Give back the whole listing verbatim, printing none of its pictures.

--*--

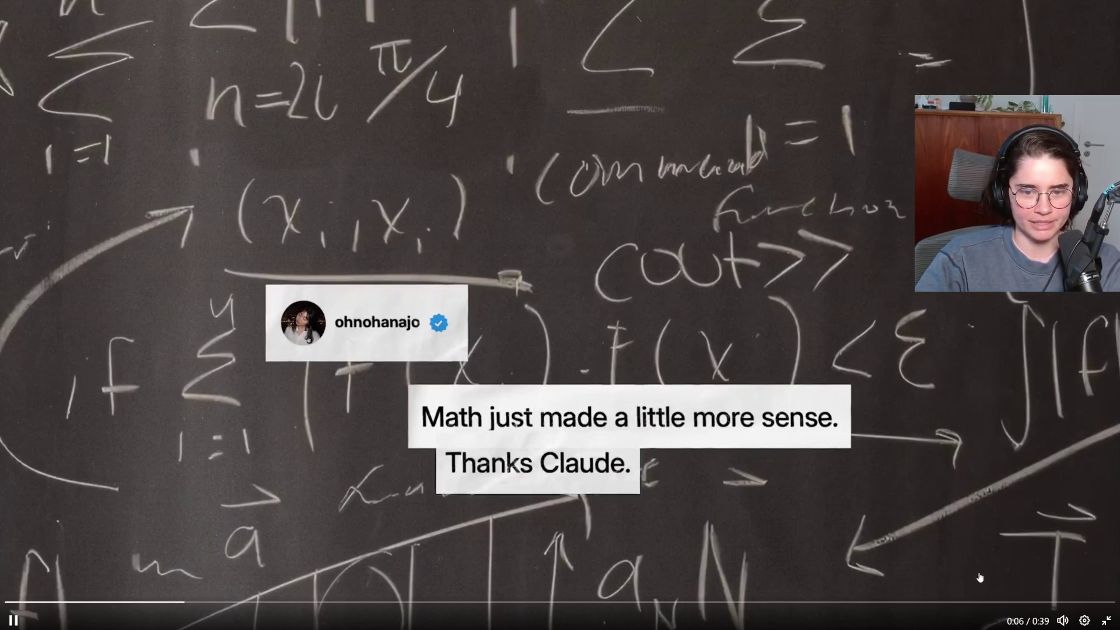
Lower the volume and watch the Opus 4.6 video, pausing on the ocean clip, 0:16 and Mars rover.
mouse_move(1063, 620)
left_click_drag(1063, 567, 1065, 578)
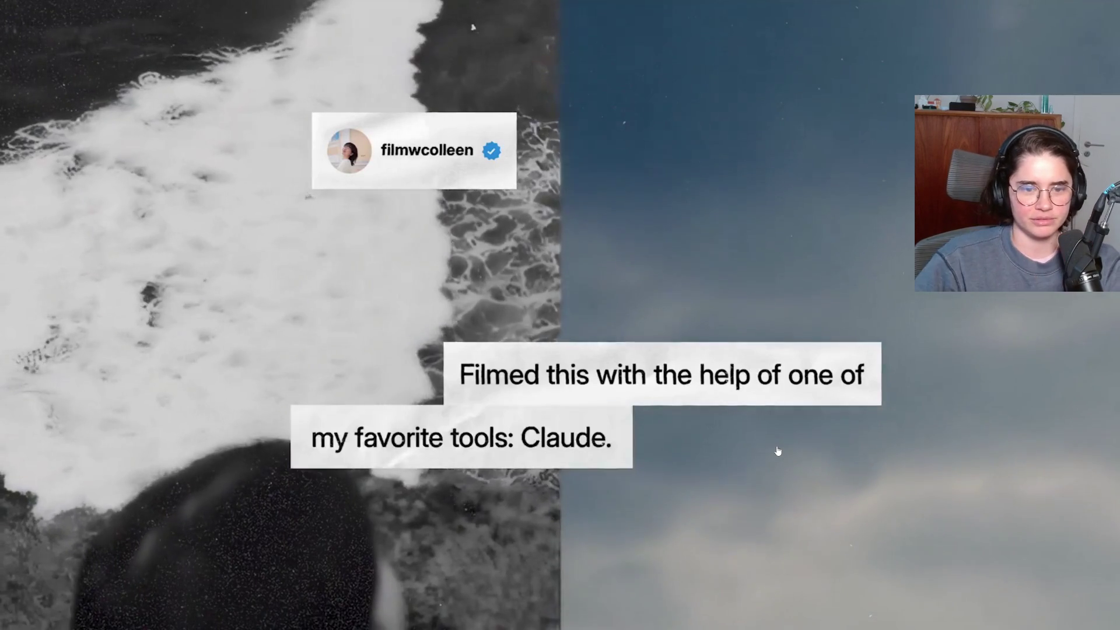
left_click(773, 450)
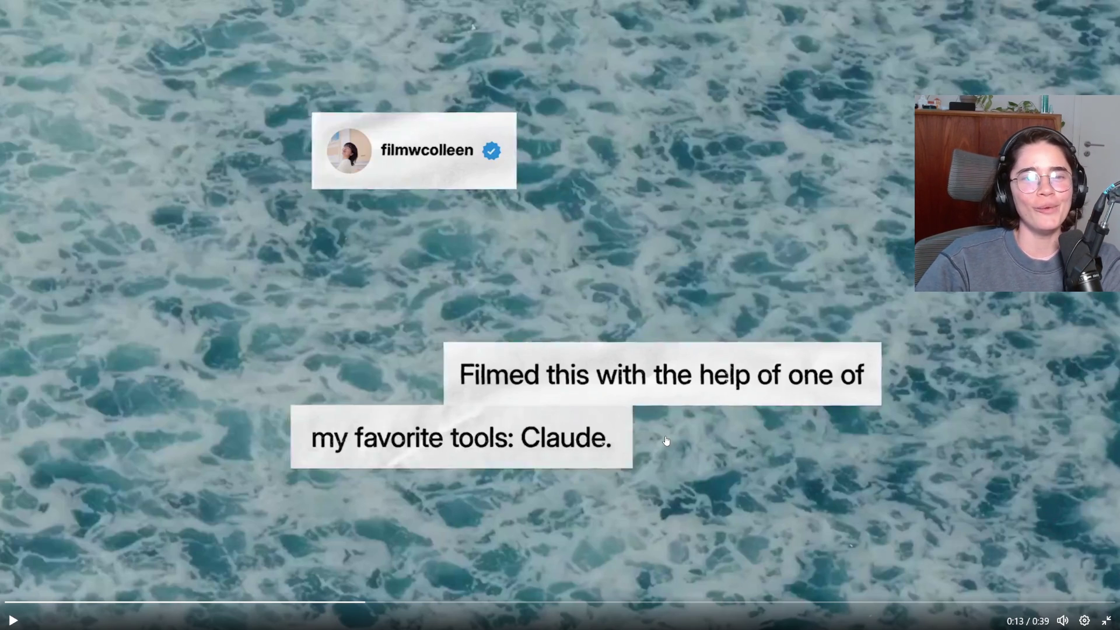
left_click(765, 451)
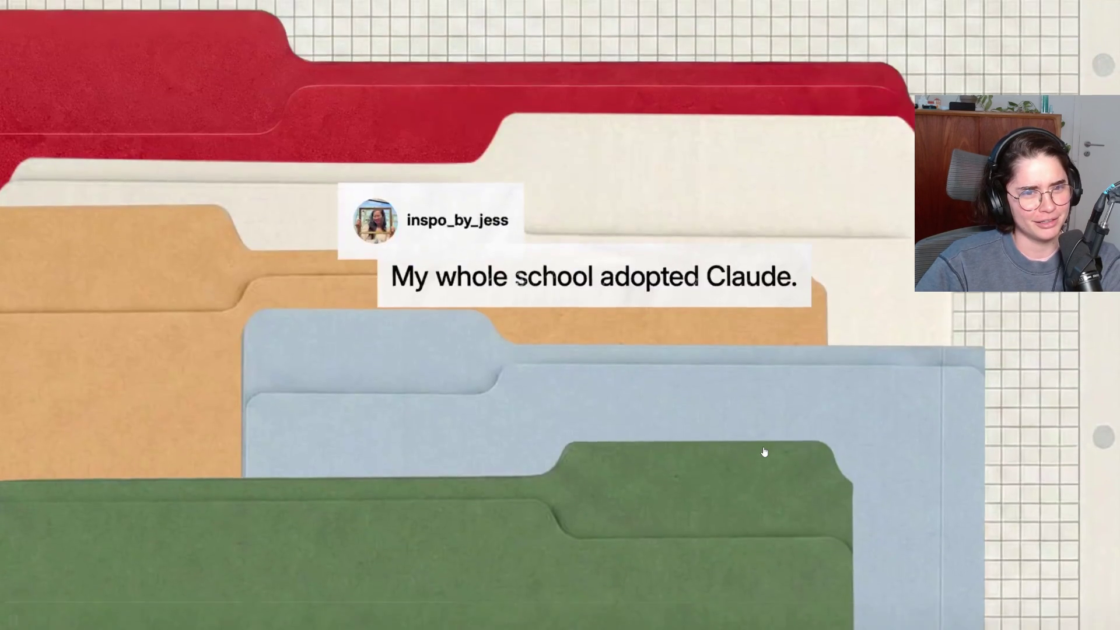
left_click(765, 451)
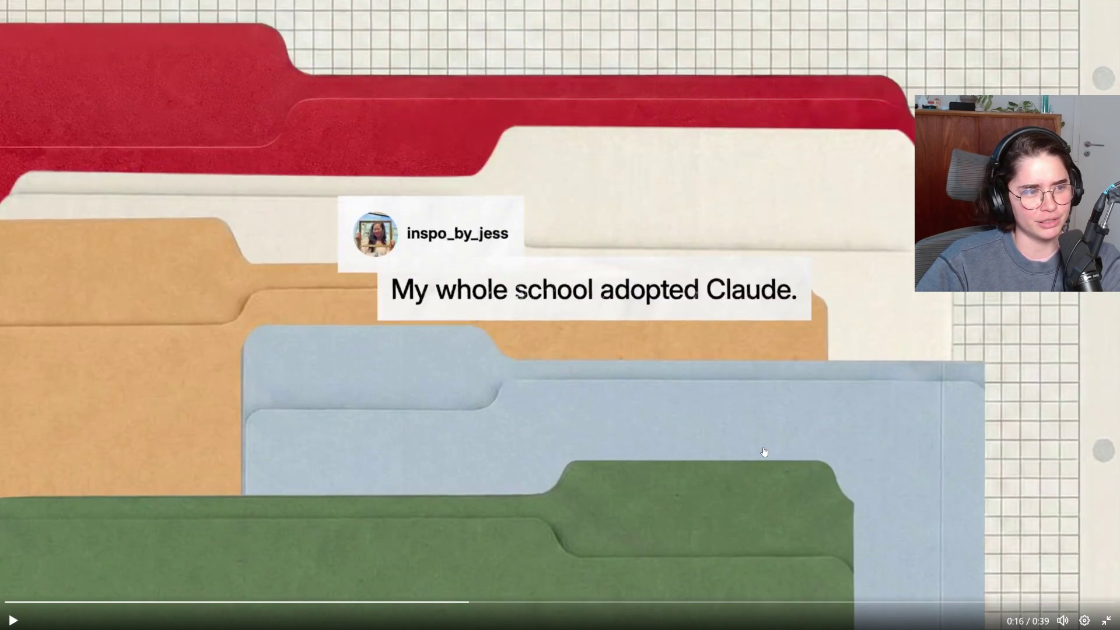
left_click(765, 452)
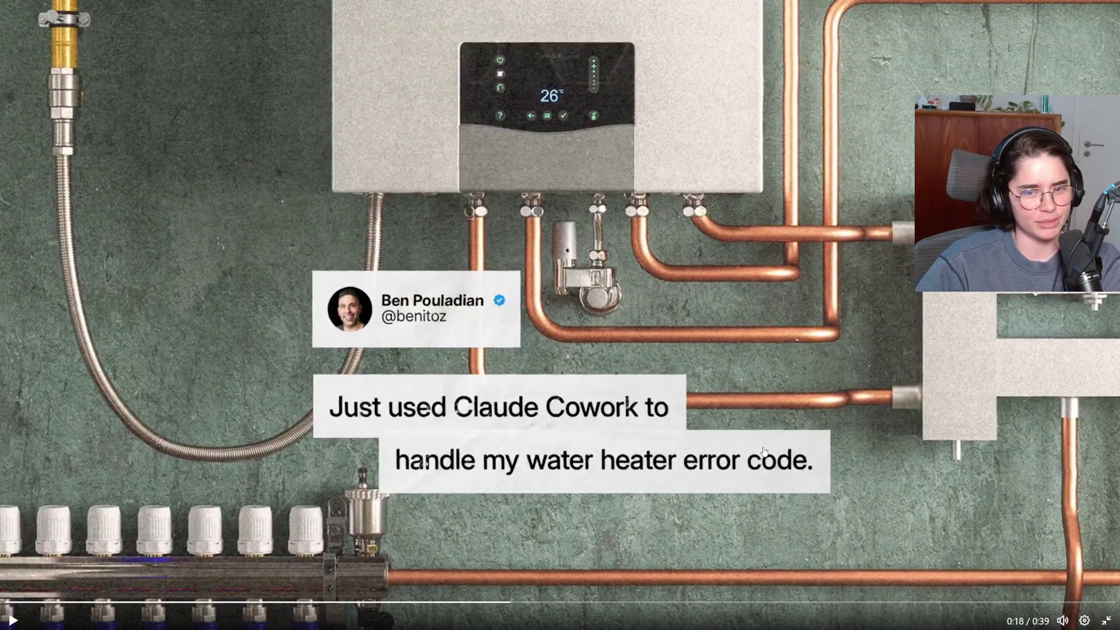
left_click(763, 451)
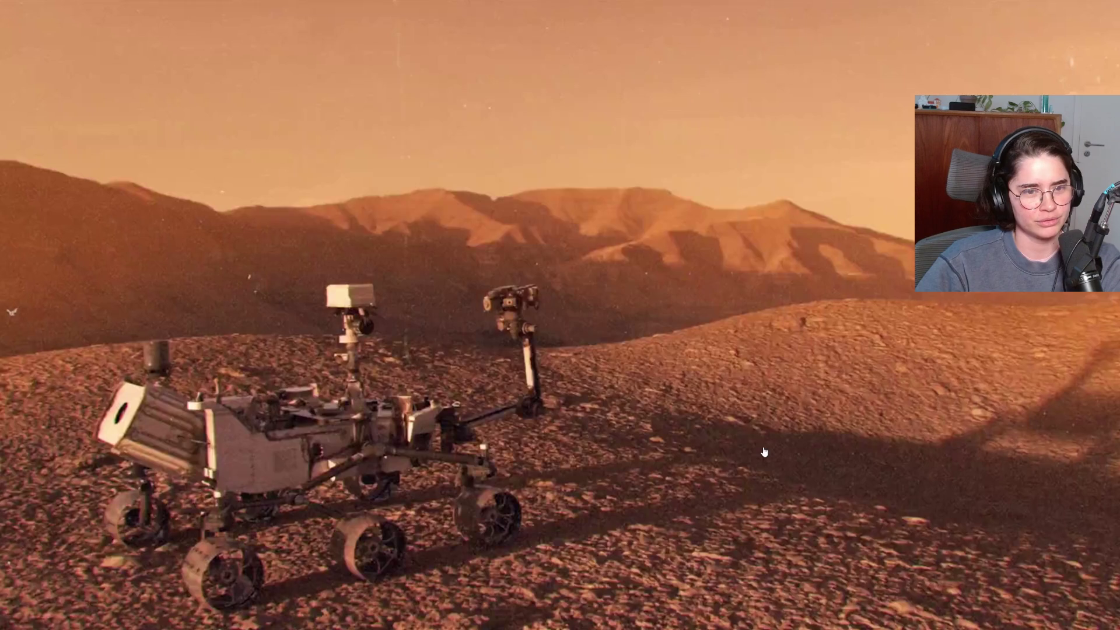
left_click(764, 453)
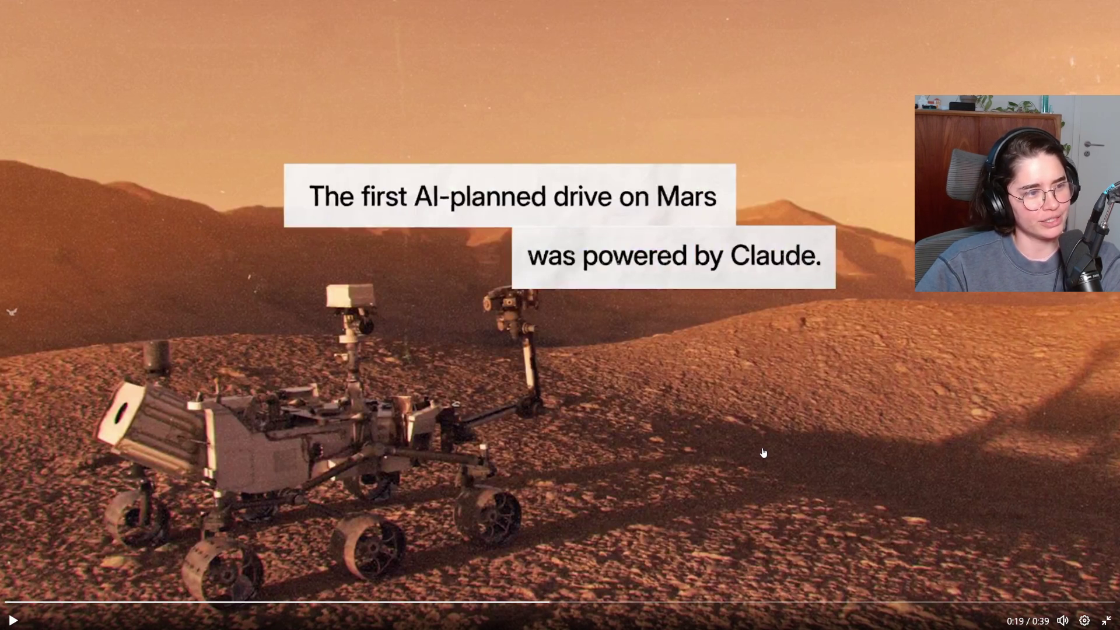
left_click(763, 453)
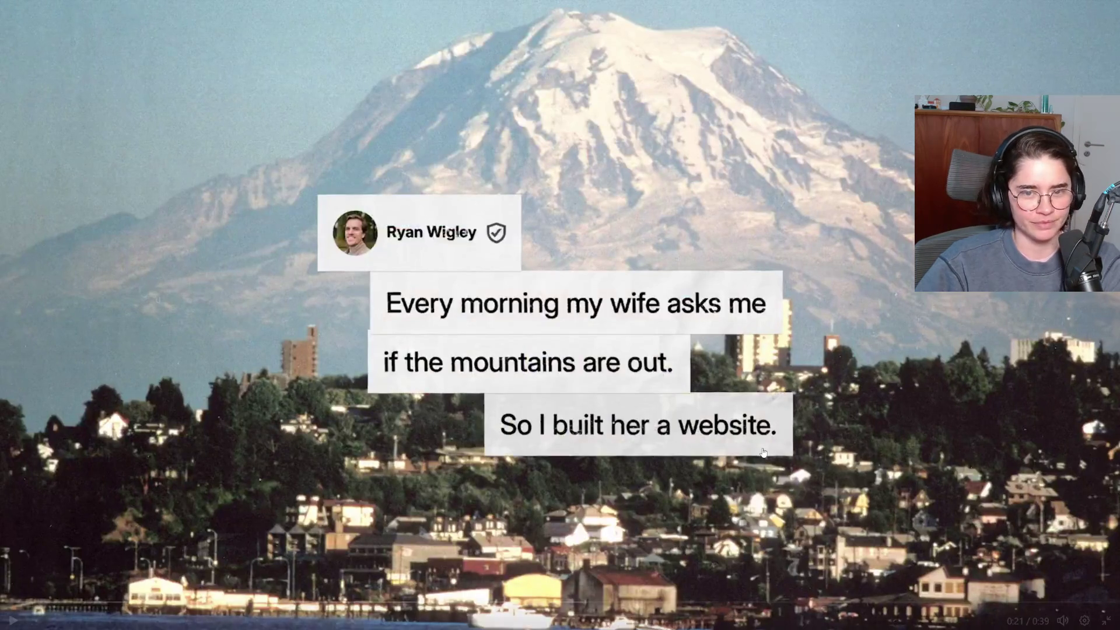
left_click(876, 520)
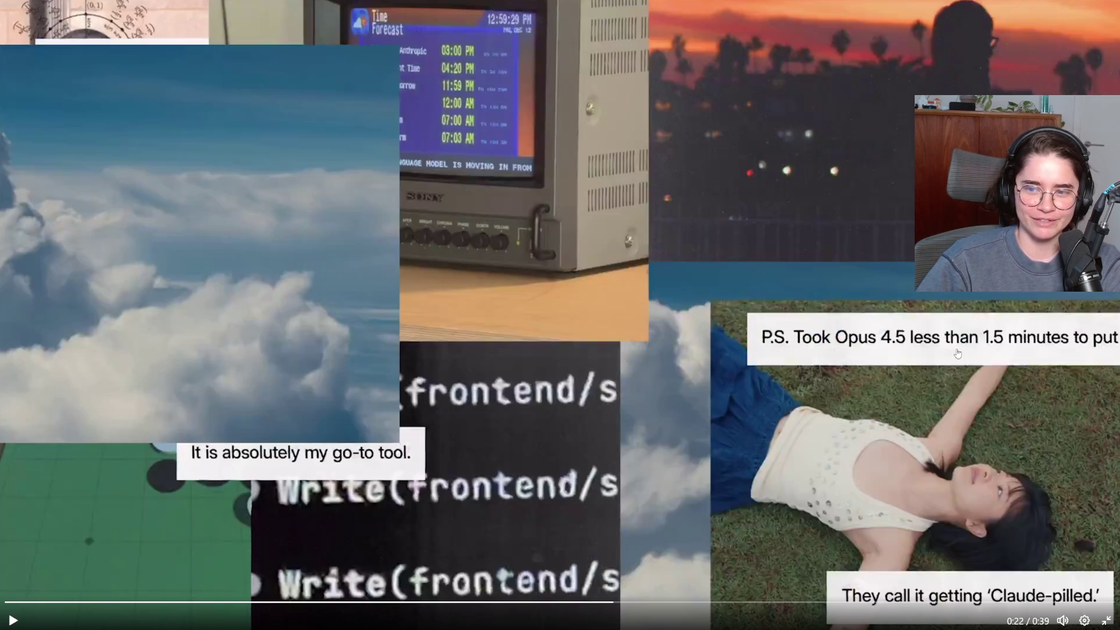
left_click(849, 420)
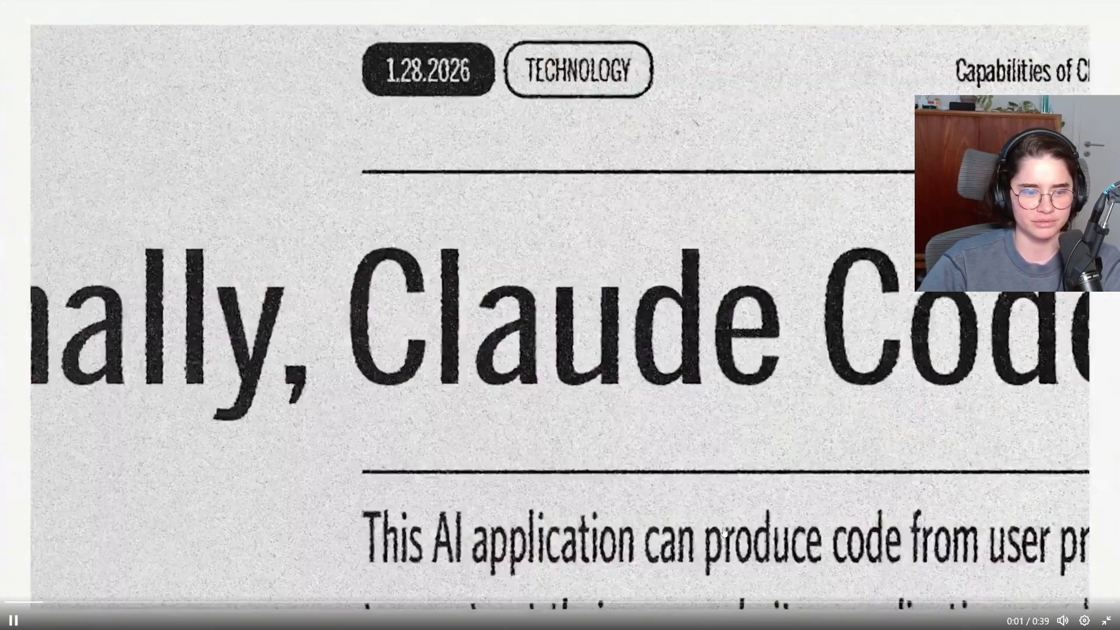
left_click(740, 529)
key("Escape")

--*--

### Task output
Lower the volume and watch the Opus 4.6 video, pausing on the ocean clip, 0:16 and Mars rover.
mouse_move(1063, 620)
left_click_drag(1063, 567, 1065, 578)
left_click(773, 450)
left_click(765, 451)
left_click(765, 451)
left_click(765, 452)
left_click(763, 451)
left_click(764, 453)
left_click(763, 453)
left_click(876, 520)
left_click(849, 420)
left_click(740, 529)
key("Escape")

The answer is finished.